In short, we will likely not get enough to recoup its payoff, much less the decent downpayment we saved up for it, and much-much-less money to place on a new vehicle. There were witnesses, though, and they have already attested Maxim’s innocence in the whole matter to the relevant authorities.
I drove the hour it took to retrieve him, my friend Scottie in attendance to serve as distraction, and was thankful to the ends that he wasn’t lying, he really was okay save for some abrasions and nasty bruising and an already-swelling shoulder, head and eye.
Today, just as we were beginning to experience the frustration of a stubborn guilty party who refuses to accept responsibility, another thing occurred. I’d just broke for lunch and picked the little ones up to go shopping for school supplies when Maxim called.

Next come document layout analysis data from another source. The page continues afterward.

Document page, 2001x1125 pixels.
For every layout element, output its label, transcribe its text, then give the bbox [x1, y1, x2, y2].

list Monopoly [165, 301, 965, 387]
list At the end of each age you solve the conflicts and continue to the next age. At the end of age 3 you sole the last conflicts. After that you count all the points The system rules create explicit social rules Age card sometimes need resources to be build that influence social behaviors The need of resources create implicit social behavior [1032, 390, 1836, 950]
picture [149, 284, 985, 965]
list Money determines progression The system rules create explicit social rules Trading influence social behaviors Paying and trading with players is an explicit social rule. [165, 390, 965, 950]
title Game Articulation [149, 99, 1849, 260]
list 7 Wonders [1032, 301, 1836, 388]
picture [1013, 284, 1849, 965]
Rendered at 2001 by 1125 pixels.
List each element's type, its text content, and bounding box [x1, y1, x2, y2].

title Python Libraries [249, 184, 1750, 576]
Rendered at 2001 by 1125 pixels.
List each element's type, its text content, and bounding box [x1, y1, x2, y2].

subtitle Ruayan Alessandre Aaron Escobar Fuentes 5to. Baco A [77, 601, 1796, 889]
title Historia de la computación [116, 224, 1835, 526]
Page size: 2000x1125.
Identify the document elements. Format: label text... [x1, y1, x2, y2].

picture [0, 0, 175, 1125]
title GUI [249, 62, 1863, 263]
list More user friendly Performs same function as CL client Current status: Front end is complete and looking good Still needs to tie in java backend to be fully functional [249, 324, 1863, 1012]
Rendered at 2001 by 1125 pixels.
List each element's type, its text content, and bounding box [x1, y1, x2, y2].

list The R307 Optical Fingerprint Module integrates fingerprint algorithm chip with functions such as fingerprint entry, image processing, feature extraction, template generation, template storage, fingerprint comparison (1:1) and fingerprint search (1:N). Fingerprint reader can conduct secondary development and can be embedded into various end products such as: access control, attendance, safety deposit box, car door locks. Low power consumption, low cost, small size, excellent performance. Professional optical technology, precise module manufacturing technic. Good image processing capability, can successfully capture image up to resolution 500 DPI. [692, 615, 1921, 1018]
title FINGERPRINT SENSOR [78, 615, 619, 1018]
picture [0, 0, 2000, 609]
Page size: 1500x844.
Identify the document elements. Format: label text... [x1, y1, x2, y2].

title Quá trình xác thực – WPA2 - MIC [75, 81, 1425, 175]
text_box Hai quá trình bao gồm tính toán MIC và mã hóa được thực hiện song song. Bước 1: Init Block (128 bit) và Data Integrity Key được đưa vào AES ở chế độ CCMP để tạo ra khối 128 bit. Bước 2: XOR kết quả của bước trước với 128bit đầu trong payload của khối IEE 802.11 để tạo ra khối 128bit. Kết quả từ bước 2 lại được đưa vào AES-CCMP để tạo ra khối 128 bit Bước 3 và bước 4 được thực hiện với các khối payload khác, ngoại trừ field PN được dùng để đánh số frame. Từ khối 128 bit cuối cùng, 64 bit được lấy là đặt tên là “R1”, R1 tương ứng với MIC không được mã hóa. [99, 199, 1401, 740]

Good ole steady, even Maxim. He got me on the phone and said, “Are you at the stop sign yet?” Assuming he’d forgotten to give me something, or that Scout had changed her mind and wanted to ride along, I told him I was sitting there now. He advised me to put the car in park and just sit for a minute.
In a measured tone, he informed me that Piper had just called; she’d been out with a friend, a really good kid from church. This kid, he is a gentle giant –all seven-foot-one of him– and was one of the first people to crack through Piper’s thick emotion-bearing wall when she came to be with us. He was out jobhunting today and came by to see if he could take our daughter out to lunch with him. It began to rain, and on their way home he hit a car head-on. That car hit another car, which bounced off of their already-spinning truck and sent them into a large concrete and steel pole. I am thankful for that truck, because its size in light of that woman’s rate of travel is what helped save those kids.
When I got to the accident scene, there were a couple of ambulances, the paramedic truck and four cop cars. The rain was still pouring, and there stood Piper in the middle of the five blocked off lanes, her pixie self looking all the tinier given the surroundings and props and weather. Our gentle giant was in shock, walking around asking everyone if they were okay. At first it appeared that only one person in the red car –teh driver– was injured. They were busy prying her door open and bracing her up. They eventually put her on a board and loaded her into one of the ambos. Within minutes, though, Piper was hurting and swelling, her knee and neck and shoulder pretty jacked.
I knew most of the guys working the scene; some of them were patients of mine and some have swilled a beer or two with me on occasion. They hugged my neck, gave me direction, answered my questions. When the giant’s daddy got there (he is a near-giant himself), I gathered up Piper and loaded her into the car. The startled little ones scrambled to make room for her in the Magical Superior Stealth vehicle, petting and kissing their big sister.
“Oh Piper,” Lili exclaimed, “you are not dead and we are all so LUCKY.” Mathias held her hand all the way to the doctor’s office; she lies back there doped to the gills right now until I can get her to the MRI place tomorrow.
No one can ever, ever convince me that there is not a God and He does not hold me in some sort of favor, because everything over the last handful of days could have bounced in such a horribly different direction. I’ve told you all before that I am Wretched, and I’ve told you before that I’m Blessed.
The latter exists, thankfully, far and away in spite of the former.